SMR Redux

So, my previous post about a design flaw in SMR, was incorrect.

Where I’d not touched that code for a while, I was not fully understanding what was going on. In fact, the code knows that a thread has at any time in the past (since the most recent generation advance) exited a read section, and so is not dependent on checking at a moment when no threads are in read sections.

So, I’ve been working on the tests, getting them to work, and I’ve finally come to a test which is really using SMR in anger, and of course this reveals to you what it’s like to actually use the API – where that API has changed, and is now no longer called every now and then when entering/exiting a read section or submitting an element, but explicitly and manually by the user.

One inherent aspect of SMR, which is visible and awkward for the developer, is that it is never possible to guarantee that an attempt to advance the generation counter will work. Another thread which is inside a read section blocks the advance of the generation counter beyond its current value. Of course, read sections are by design intended to be extremely brief, so in practise it’s not an issue – but it does mean no guarantee.

One thing which has become clear is that the function call which attempts to advance the generation counter has to be multi-threaded – it is ugly and onerous to put upon the user the burden of ensuring this is only called by a single thread at a time.

SMR

So I’ve been going through the tests making them work again.

I’m currently working on SMR.

Having not touched the SMR code for some time I come back to it fresh – and I have perceived what I think is a design flaw. Not a bug, it works, but, well, maybe it doesn’t work very well when load is high.

The core issue with SMR is knowing when it’s safe to advance the generation counter. Each SMR instantiation maintains a generation counter, which begins at 0, and when an allocation is submitted to SMR (to be returned when it is safe to reuse or free, i.e. when no thread could possibly access it) it is assigned the value at that time of the generation counter.

When the generation counter has advanced by *two* more than the value in an allocation (I can’t remember why two, offhand – there is a vital reason for it, or there was at any rate, as I initially had it set to one, and that was a bug; I realised why and changed it to two) then it is safe to be reused.

Now, the design flaw is this : to advance the generation counter, the user calls an SMR function, which checks for certain criteria (I’ll come to that in just a mo) and if they are satisfied, the generation counter is advanced.

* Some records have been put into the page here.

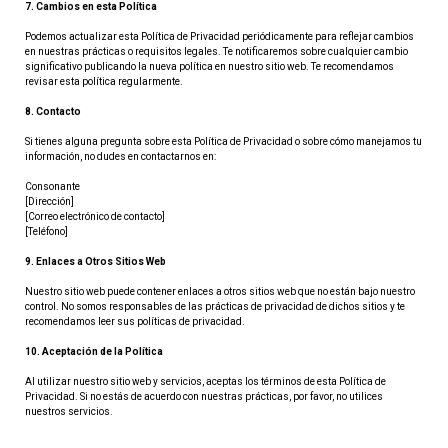
7. Cambios en esta Política
Podemos actualizar esta Política de Privacidad periódicamente para reflejar cambios 
en nuestras prácticas o requisitos legales. Te notificaremos sobre cualquier cambio 
significativo publicando la nueva política en nuestro sitio web. Te recomendamos 
revisar esta política regularmente.
8. Contacto
Si tienes alguna pregunta sobre esta Política de Privacidad o sobre cómo manejamos tu 
información, no dudes en contactarnos en:
Consonante
[Dirección]
[Correo electrónico de contacto]
[Teléfono]
9. Enlaces a Otros Sitios Web
Nuestro sitio web puede contener enlaces a otros sitios web que no están bajo nuestro 
control. No somos responsables de las prácticas de privacidad de dichos sitios y te 
recomendamos leer sus políticas de privacidad.
10. Aceptación de la Política
Al utilizar nuestro sitio web y servicios, aceptas los términos de esta Política de 
Privacidad. Si no estás de acuerdo con nuestras prácticas, por favor, no utilices 
nuestros servicios.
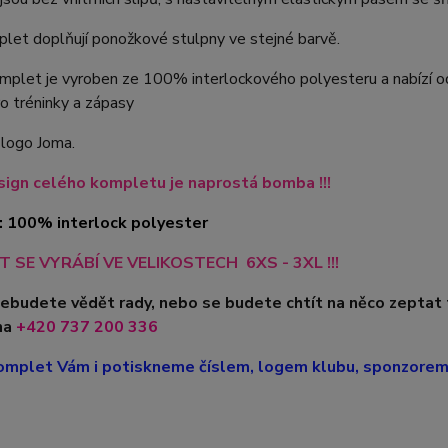
let doplňují ponožkové stulpny ve stejné barvě.
plet je vyroben ze 100% interlockového polyesteru a nabízí odol
o tréninky a zápasy
 logo Joma.
ign celého kompletu je naprostá bomba !!!
: 100% interlock polyester
 SE VYRÁBÍ VE VELIKOSTECH 6XS - 3XL !!!
nebudete vědět rady, nebo se budete chtít na něco zeptat
na
+420
737 200 336
mplet Vám i potiskneme číslem, logem klubu, sponzorem, 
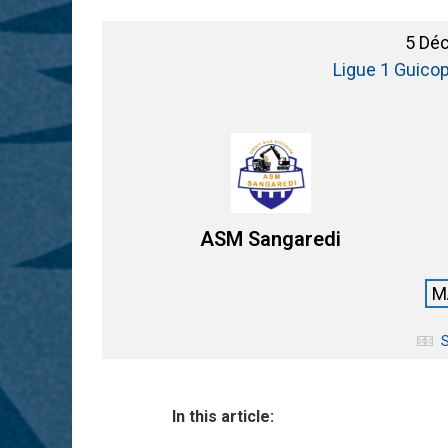
5 Dé
Ligue 1 Guico
ASM Sangaredi
M
S
In this article:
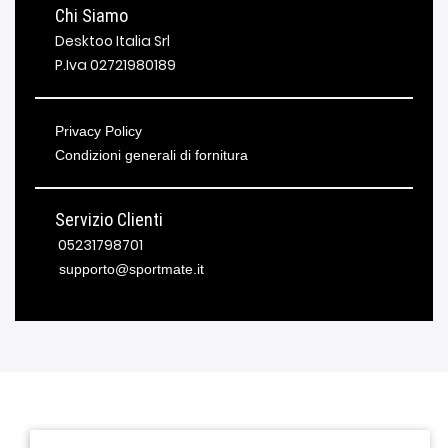
Chi Siamo
Desktoo Italia Srl
P.Iva 02721980189
Privacy Policy
Condizioni generali di fornitura
Servizio Clienti
05231798701
supporto@sportmate.it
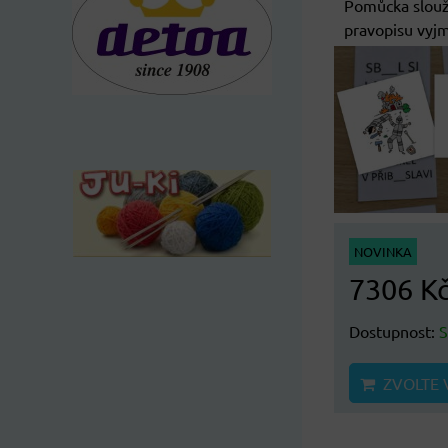
Pomůcka slouží
pravopisu vyjm
NOVINKA
7306 K
Dostupnost:
ZVOLTE 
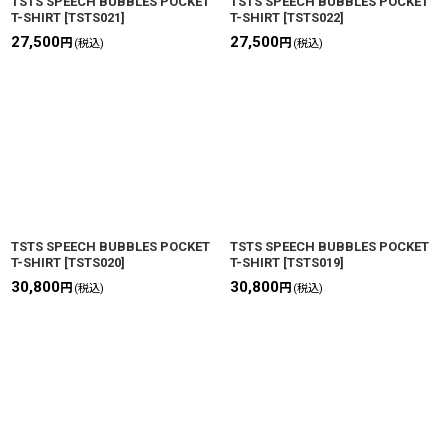
TSTS SPEECH BUBBLES POCKET
TSTS SPEECH BUBBLES POCKET
T-SHIRT
[
TSTS021
]
T-SHIRT
[
TSTS022
]
27,500
27,500
円
円
(税込)
(税込)
TSTS SPEECH BUBBLES POCKET
TSTS SPEECH BUBBLES POCKET
T-SHIRT
[
TSTS020
]
T-SHIRT
[
TSTS019
]
30,800
30,800
円
円
(税込)
(税込)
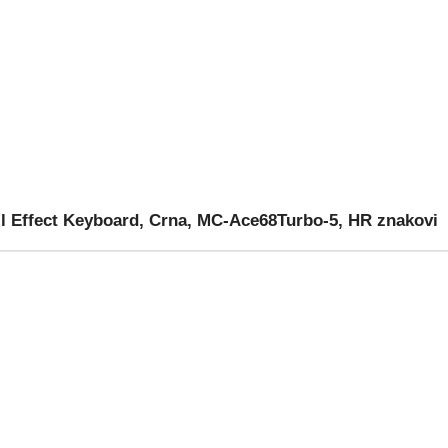
 Effect Keyboard, Crna, MC-Ace68Turbo-5, HR znakovi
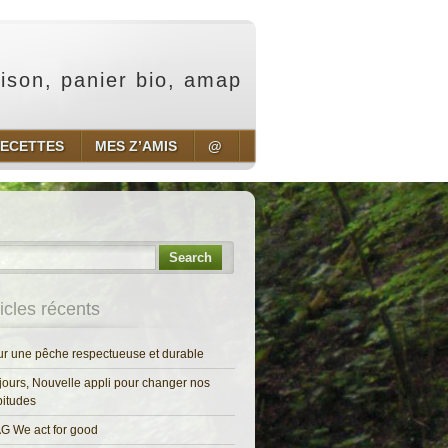
aison, panier bio, amap
ECETTES
MES Z’AMIS
@
Search
ticles récents
r une pêche respectueuse et durable
jours, Nouvelle appli pour changer nos
itudes
G We act for good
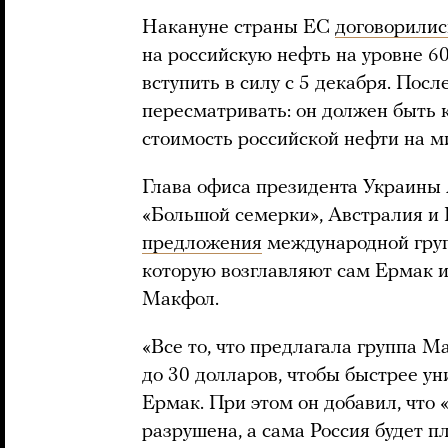
Накануне страны ЕС
договорилис
на российскую нефть на уровне 6
вступить в силу с 5 декабря. Посл
пересматривать: он должен быть 
стоимость российской нефти на м
Глава офиса президента Украин
«Большой семерки», Австралия и
предложения
международной груп
которую возглавляют сам Ермак 
Макфол.
«Все то, что предлагала группа М
до 30 долларов, чтобы быстрее ун
Ермак. При этом он добавил, что 
разрушена, а сама Россия будет пл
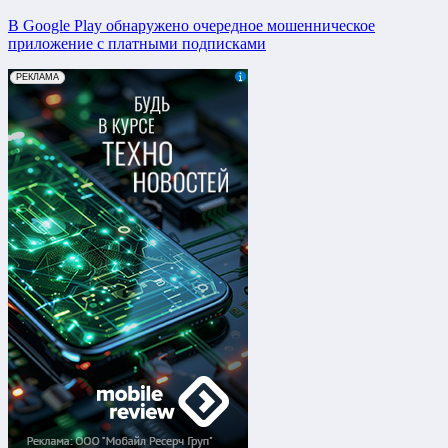
В Google Play обнаружено очередное мошенническое
приложение с платными подписками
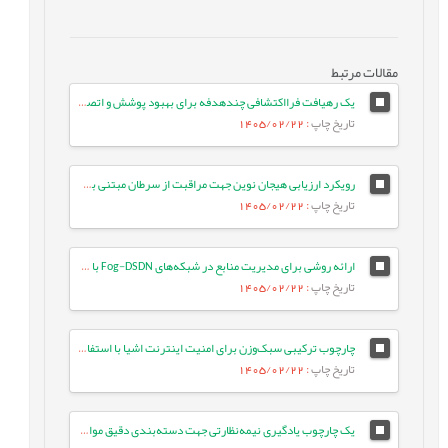
مقالات مرتبط
یک رهیافت فرااکتشافی چندهدفه برای بهبود پوشش و اتصال در شبکه‌های حسگر بی‌سیم
تاریخ چاپ
: 1405/02/22
رویکرد ارزیابی هیجان نوین جهت مراقبت از سرطان مبتنی بر مدل‌های زبانی بزرگ
تاریخ چاپ
: 1405/02/22
ارائه روشی برای مدیریت منابع در شبکه‌های Fog-DSDN با بهره‌گیری از معماری میکروسرویس و شبکه‌های ESN
تاریخ چاپ
: 1405/02/22
چارچوب ترکیبی سبک‌وزن برای امنیت اینترنت اشیا با استفاده از جنگل تصادفی بهینه و انتخاب ویژگی تطبیقی در معماری لبه-ابری
تاریخ چاپ
: 1405/02/22
یک چارچوب یادگیری نیمه‌نظارتی جهت دسته‌بندی دقیق موارد آزمون با بهره‌گیری از تعبیه‌های زبانی و ویژگی‌های معنایی متن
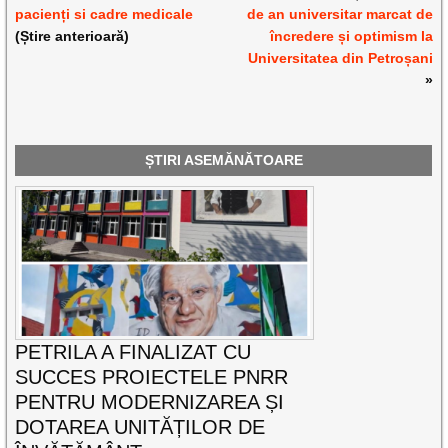
pacienți si cadre medicale
de an universitar marcat de
(Știre anterioară)
încredere și optimism la
Universitatea din Petroșani
»
ȘTIRI ASEMĂNĂTOARE
PETRILA A FINALIZAT CU
SUCCES PROIECTELE PNRR
PENTRU MODERNIZAREA ȘI
DOTAREA UNITĂȚILOR DE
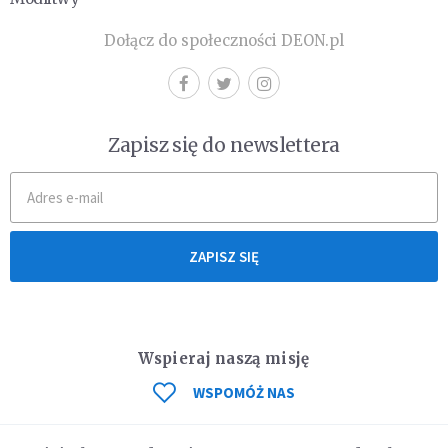
Dołącz do społeczności DEON.pl
Zapisz się do newslettera
ZAPISZ SIĘ
Wspieraj naszą misję
WSPOMÓŻ NAS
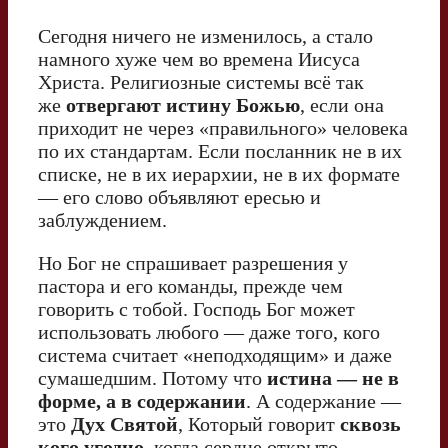
Сегодня ничего не изменилось, а стало
намного хуже чем во времена Иисуса
Христа. Религиозные системы всё так
же
отвергают истину Божью
, если она
приходит не через «правильного» человека
по их стандартам. Если посланник не в их
списке, не в их иерархии, не в их формате
— его слово объявляют ересью и
заблуждением.
Но Бог не спрашивает разрешения у
пастора и его команды, прежде чем
говорить с тобой. Господь Бог может
использовать любого — даже того, кого
система считает «неподходящим» и даже
сумашедшим. Потому что
истина — не в
форме, а в содержании
. А содержание —
это
Дух Святой
, Который говорит
сквозь
кого угодно
, когда сердце открыто.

Remember here we’re checking for the possibility of a thread accessing an element which has already been by one thread submitted to SMR for reuse – i.e. that thread has emerged from a read section holding the element, having removed it probably from a data structure, and wants it to be re-used. The problem SMR is solving is that other threads might be engaged at that very moment in lock-free work and hold pointers to that element. We need all threads to be known to have exited their read sections (the code which does lock-free work) or to have been idle.

The critera are that since the last call to this function, all threads have either been idle (which is to say, not entered a read section – i.e. have done no lock-free work), or have entered and then exited a read section. If however any thread is currently IN a read section, then it could be it holds a pointer to this allocation.

So the problem is this – if the data structure is very busy, and there are many threads, some threads will always or almost always be in a read section. We never get to advance the generation counter!

A solution which comes to mind is this : each thread in its per-thread SMR state keeps track of the number of tiems it has entered and exited a read section. It also keeps a copy of the values of those counters from when the user last checked to see if the generation counter could be advanced.

This way even if we have lots of busy threads, we can still advance the generation counter, becuse we can see *how often each thread has exited a read section*. So even if many threads are currently IN a read-section, we can still know it’s safe to advance the ccounter.

So now I have more work to do – in the sense that I need to make the current SMR pass it tests again (which is itself already quite improved since the benchmark app was working), get the benchmark app running again, benchmark, then make these changes, then benchmark again.

Progress

Ha. My post has the same name as a Russian spaceship.

A weekend ago I made liblfds compile again.

I’m now working on the test suite. It’s a lot of work. I’m going to release without the benchmark programme – it’ll just take too long.

So, current goal is to get test compiling.

I’d like to get it done this weekend, but we’ll see.

Managed to really bang a little toe into a metal bar, yesterday, so I’m stuck indoors today (and prolly tomorrow). There’s a Statue of Liberty kayak trip this Sunday, which by my trip up to WDC Thu/Fri I completely forgot to book in time – uber bleh 🙁 like the third time I’ve missed it, and it only runs every two weeks.

Status

Have made the gross code changes to liblfds, now need to slap it around until it compiles.

Then need to rewrite all the tests, and also the benchmark app too.

This thing has one hell of a tail. I need an automatic code adjuster, something which understands C and adheres to my code style; but that won’t help with test or benchmark.